• 1879 Advisors

3/25/20 Market Notes

Stocks had their best day since 1933, as the Dow Jones Industrial Average rose 2,112 points or 11.37% on Tuesday. The S&P 500 and NASDAQ also had impressive gains, rising 9.38% and 8.12% respectively. Optimism that Republicans and Democrats could put their differences aside to agree on a massive stimulus bill, which they did late last night, was the primary reason for the rally. Five of the eleven sectors comprising the S&P rose more than 10%, led by the Energy sector which climbed 16.31%. The Consumer Staples sector, which has been one of the best performers during the sharp declines rose the least, gaining 4.84%. The Ten Year Treasury yield rose to 0.818%, as the U.S. dollar was mixed against major currencies. Oil prices gained about 1 ½%, while gold prices soared more than 6% to $1,665 per ounce. Asian bourses are mostly higher, while their European counterparts are mixed. Did Tuesday’s sharp rally signal a market bottom or change in sentiment, most likely not, as we expect some shocks to investors as March economic data begins to come to light. Yesterday’s Markit Manufacturing PMI was only slightly below forecasts, but the Service PMI report fell well short of expectations. Friday’s March Consumer Sentiment number will provide some insights, although the data won’t reflect the full impact of social distancing and quarantines. Earnings from companies like Lulu Lemon, due out on Thursday, will be interesting as it will give market participants the opportunity to listen to the companies forecast for the remainder of the year. The brunt of March Data will come next week, and will very much impact market direction. Moreover, while we expect markets to bottom well before the pandemic hits its peak, we believe that could still be several weeks away, as cases in New York City and other large metropolises are still rising exponentially.

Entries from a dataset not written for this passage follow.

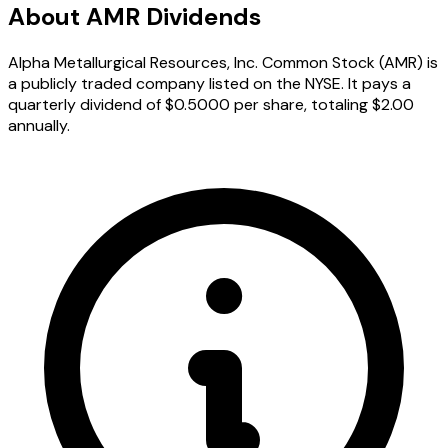
About AMR Dividends
Alpha Metallurgical Resources, Inc. Common Stock (AMR) is
a publicly traded company listed on the NYSE. It pays a
quarterly dividend of $0.5000 per share, totaling $2.00
annually.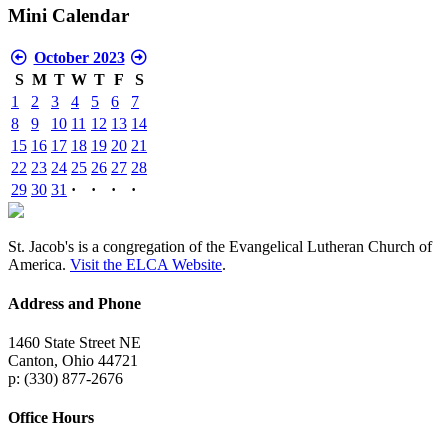
Mini Calendar
October 2023
S
M
T
W
T
F
S
1
2
3
4
5
6
7
8
9
10
11
12
13
14
15
16
17
18
19
20
21
22
23
24
25
26
27
28
29
30
31
·
·
·
·
St. Jacob's is a congregation of the Evangelical Lutheran Church of
America.
Visit the ELCA Website
.
Address and Phone
1460 State Street NE
Canton, Ohio 44721
p: (330) 877-2676
Office Hours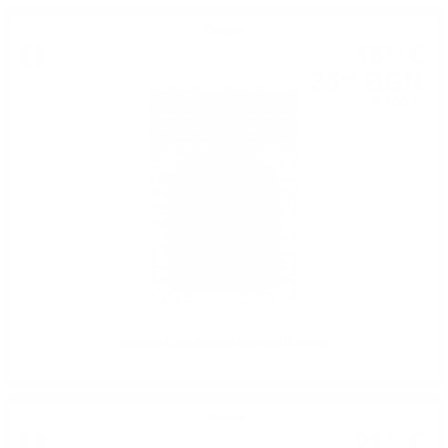
Grappa
18
€
64
36
BGN
46
0.700 л.
Grappa Chardonnay Marcati 0.7/40%
Grappa
21
€
27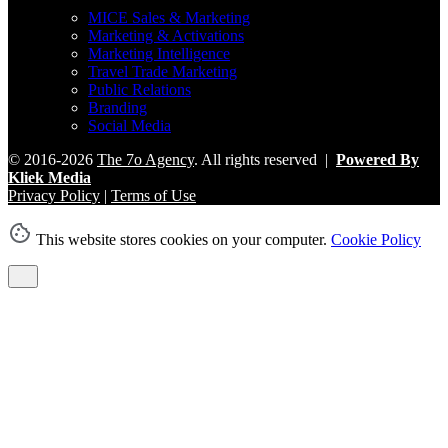
MICE Sales & Marketing
Marketing & Activations
Marketing Intelligence
Travel Trade Marketing
Public Relations
Branding
Social Media
© 2016-2026
The 7o Agency
. All rights reserved |
Powered By
Kliek Media
Privacy Policy
|
Terms of Use
This website stores cookies on your computer.
Cookie Policy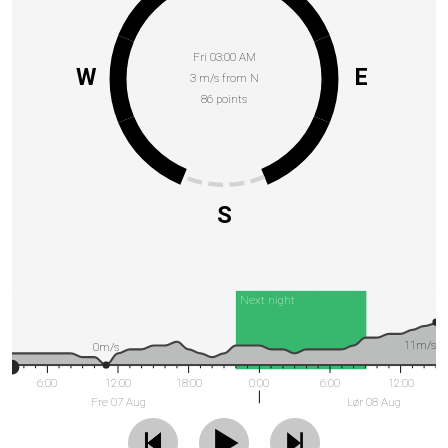
Fri 03:00 AM
W
E
3 m/s from N
86 points
S
Next night
11m/s
0m/s
6:00
12:00
18:00
0:00
6:00
12:00
Fre 07 Aug
Lør 08 Aug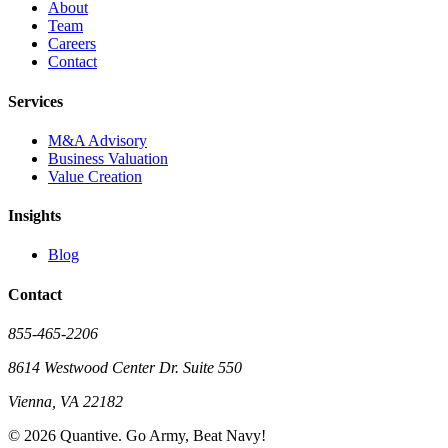
About
Team
Careers
Contact
Services
M&A Advisory
Business Valuation
Value Creation
Insights
Blog
Contact
855-465-2206
8614 Westwood Center Dr. Suite 550
Vienna, VA 22182
©
2026
Quantive. Go Army, Beat Navy!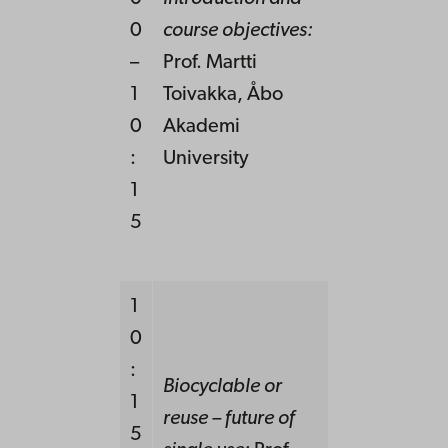
0
course objectives:
–
Prof. Martti
1
Toivakka,
Å
bo
0
Akademi
:
University
1
5
1
0
:
Biocyclable or
1
reuse – future of
5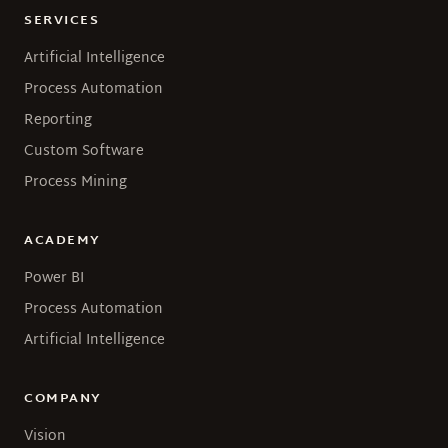
SERVICES
Artificial Intelligence
Process Automation
Reporting
Custom Software
Process Mining
ACADEMY
Power BI
Process Automation
Artificial Intelligence
COMPANY
Vision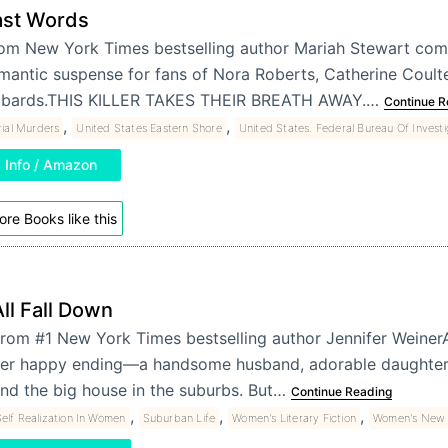
ast Words
om New York Times bestselling author Mariah Stewart com
mantic suspense for fans of Nora Roberts, Catherine Coulte
bards.THIS KILLER TAKES THEIR BREATH AWAY.…
Continue R
,
,
rial Murders
United States Eastern Shore
United States. Federal Bureau Of Investi
Info / Amazon
re Books like this
ll Fall Down
rom #1 New York Times bestselling author Jennifer WeinerA
er happy ending—a handsome husband, adorable daughter, 
nd the big house in the suburbs. But…
Continue Reading
,
,
,
elf Realization In Women
Suburban Life
Women's Literary Fiction
Women's New A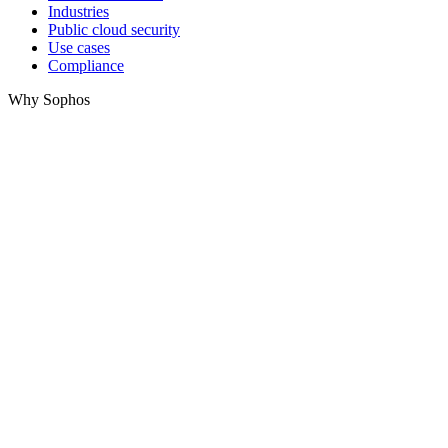
Industries
Public cloud security
Use cases
Compliance
Why Sophos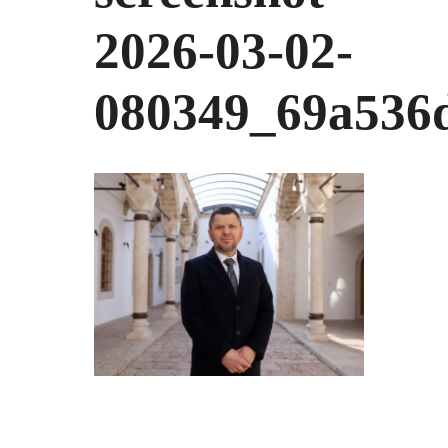
2026-03-02-
080349_69a536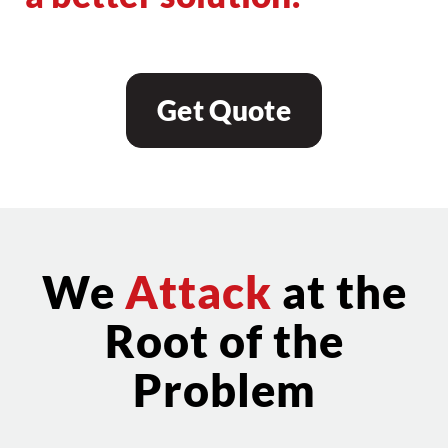
Get Quote
We
Attack
at the
Root of the
Problem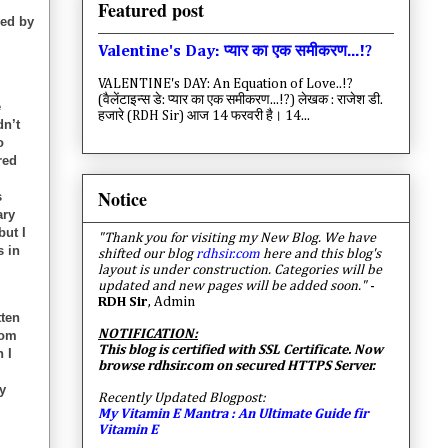
Featured post
red by
Valentine's Day: प्यार का एक समीकरण...!?
VALENTINE's DAY: An Equation of Love..!?
(वैलेंटाइन्स डे: प्यार का एक समीकरण...!?) लेखक : राजेश डी.
e
हजारे (RDH Sir) आज 14 फरवरी है। 14...
dn’t
o
red
Notice
s
ary
but I
"Thank you for visiting my New Blog. We have
s in
shifted our blog
rdhsir.com
here and this blog's
layout is under construction. Categories will be
updated and new pages will be added soon."
-
RDH Sir
, Admin
tten
NOTIFICATION:
rom
This blog is certified with SSL Certificate. Now
 I
browse rdhsir.com on secured HTTPS Server.
y
Recently Updated Blogpost:
My Vitamin E Mantra : An Ultimate Guide fir
Vitamin E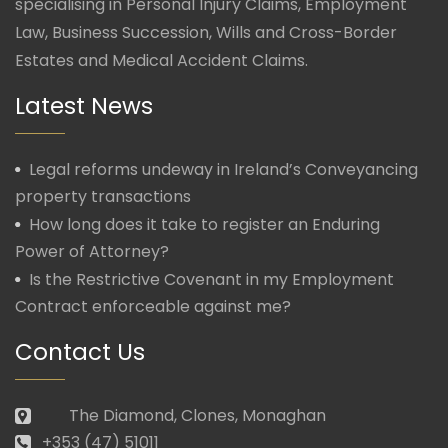
specialising in Personal Injury Claims, Employment
Law, Business Succession, Wills and Cross-Border
Estates and Medical Accident Claims.
Latest News
Legal reforms undeway in Ireland’s Conveyancing
property transactions
How long does it take to register an Enduring
Power of Attorney?
Is the Restrictive Covenant in my Employment
Contract enforceable against me?
Contact Us
The Diamond, Clones, Monaghan
+353 (47) 51011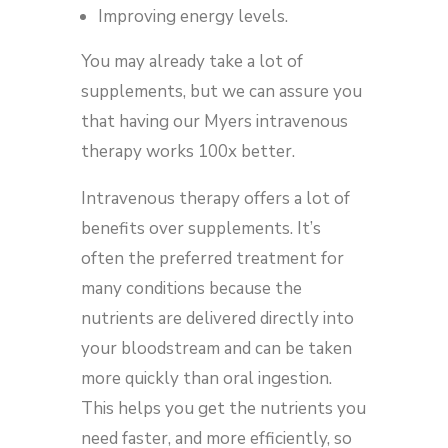
Improving energy levels.
You may already take a lot of
supplements, but we can assure you
that having our Myers intravenous
therapy works 100x better.
Intravenous therapy offers a lot of
benefits over supplements. It’s
often the preferred treatment for
many conditions because the
nutrients are delivered directly into
your bloodstream and can be taken
more quickly than oral ingestion.
This helps you get the nutrients you
need faster, and more efficiently, so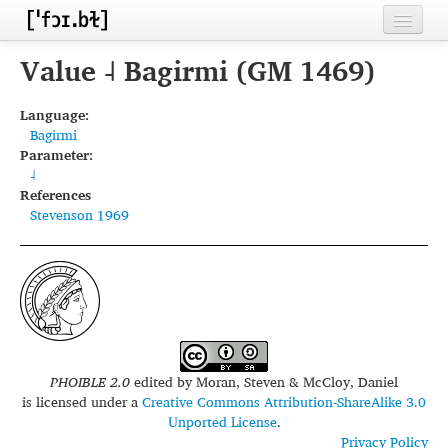
Home
Value ˨ Bagirmi (GM 1469)
Contributors
Language:
Bagirmi
Inventories
Parameter:
˨
Languages
References
Stevenson 1969
Segments
Sources
Conventions
FAQ
PHOIBLE 2.0
edited by
Moran, Steven & McCloy, Daniel
is licensed under a
Creative Commons Attribution-ShareAlike 3.0
Unported License
.
Privacy Policy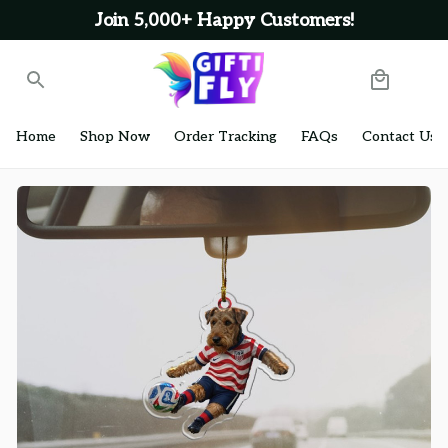
Join 5,000+ Happy Customers!
Home
Shop Now
Order Tracking
FAQs
Contact Us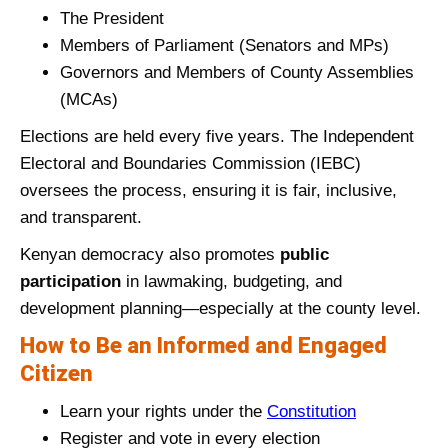
The President
Members of Parliament (Senators and MPs)
Governors and Members of County Assemblies
(MCAs)
Elections are held every five years. The Independent
Electoral and Boundaries Commission (IEBC)
oversees the process, ensuring it is fair, inclusive,
and transparent.
Kenyan democracy also promotes
public
participation
in lawmaking, budgeting, and
development planning—especially at the county level.
How to Be an Informed and Engaged
Citizen
Learn your rights under the
Constitution
Register and vote in every election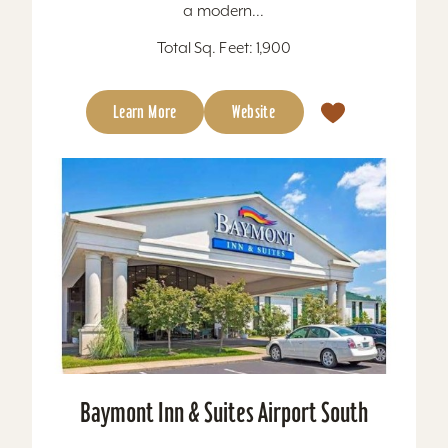
a modern...
Total Sq. Feet: 1,900
Learn More
Website
Baymont Inn & Suites Airport South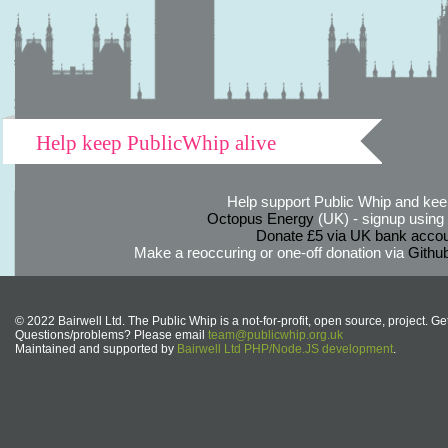
Help keep PublicWhip alive
Help support Public Whip and keep
Octopus Energy
(UK) - signup using th
Donate £5 via UK bank accou
Make a reoccuring or one-off donation via
Githu
© 2022 Bairwell Ltd. The Public Whip is a not-for-profit, open source, project. Ge
Questions/problems? Please email
team@publicwhip.org.uk
Maintained and supported by
Bairwell Ltd PHP/Node.JS development
.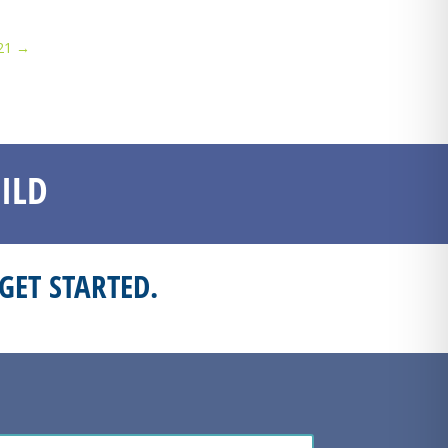
21
→
ILD
GET STARTED.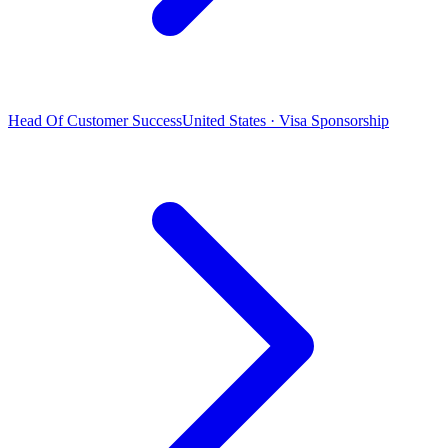
Head Of Customer Success
United States · Visa Sponsorship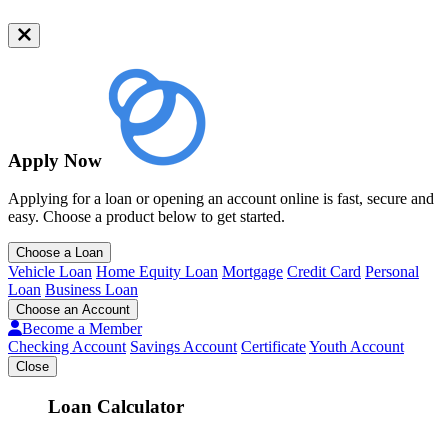
Apply Now
Applying for a loan or opening an account online is fast, secure and
easy. Choose a product below to get started.
Choose a Loan
Vehicle Loan
Home Equity Loan
Mortgage
Credit Card
Personal
Loan
Business Loan
Choose an Account
Become a Member
Checking Account
Savings Account
Certificate
Youth Account
Close
Loan Calculator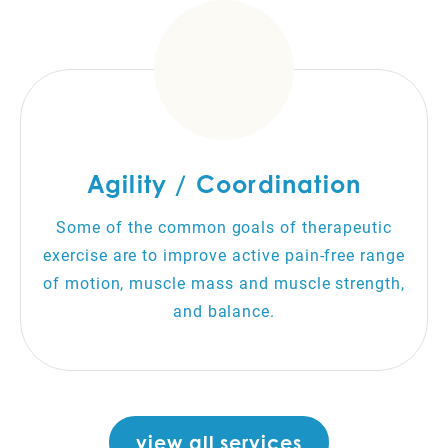
Agility / Coordination
Some of the common goals of therapeutic
exercise are to improve active pain-free range
of motion, muscle mass and muscle strength,
and balance.
view all services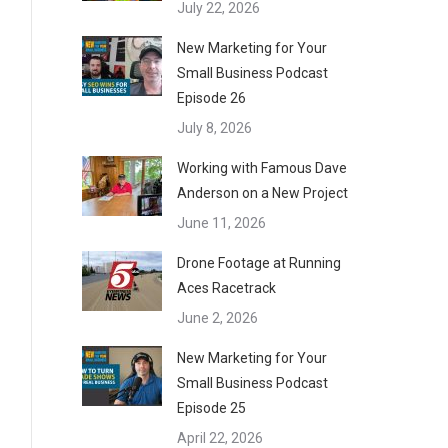
July 22, 2026
New Marketing for Your
Small Business Podcast
Episode 26
July 8, 2026
Working with Famous Dave
Anderson on a New Project
June 11, 2026
Drone Footage at Running
Aces Racetrack
June 2, 2026
New Marketing for Your
Small Business Podcast
Episode 25
April 22, 2026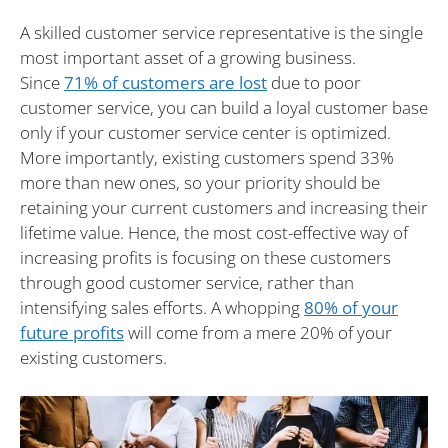
A skilled customer service representative is the single
most important asset of a growing business.
Since
71% of customers are lost
due to poor
customer service, you can build a loyal customer base
only if your customer service center is optimized.
More importantly, existing customers spend 33%
more than new ones, so your priority should be
retaining your current customers and increasing their
lifetime value. Hence, the most cost-effective way of
increasing profits is focusing on these customers
through good customer service, rather than
intensifying sales efforts. A whopping
80% of your
future profits
will come from a mere 20% of your
existing customers.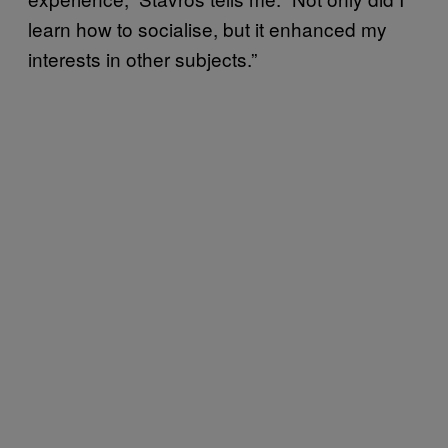
learn how to socialise, but it enhanced my
interests in other subjects.”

In spite of all this, it is clear that many great companies have seen their stock values plummet to very inexpensive levels, creating significant buying opportunities. Our investment committee continues to work diligently to identify those stocks that have the greatest downside risks, many of which we have already reduced position size or sold out of all together, as well as identify those companies that appear to be most attractive and are expected to outperform their peers over the coming 12 to 18 months.


1879 Advisors

Disclosures: This market commentary is written by the 1879 Advisors(® and represents the views of 1879 Advisors®. This commentary is not investment advice and should not be used as a basis to make investment decisions. Please consult with your registered investment advisor before making any investment decisions.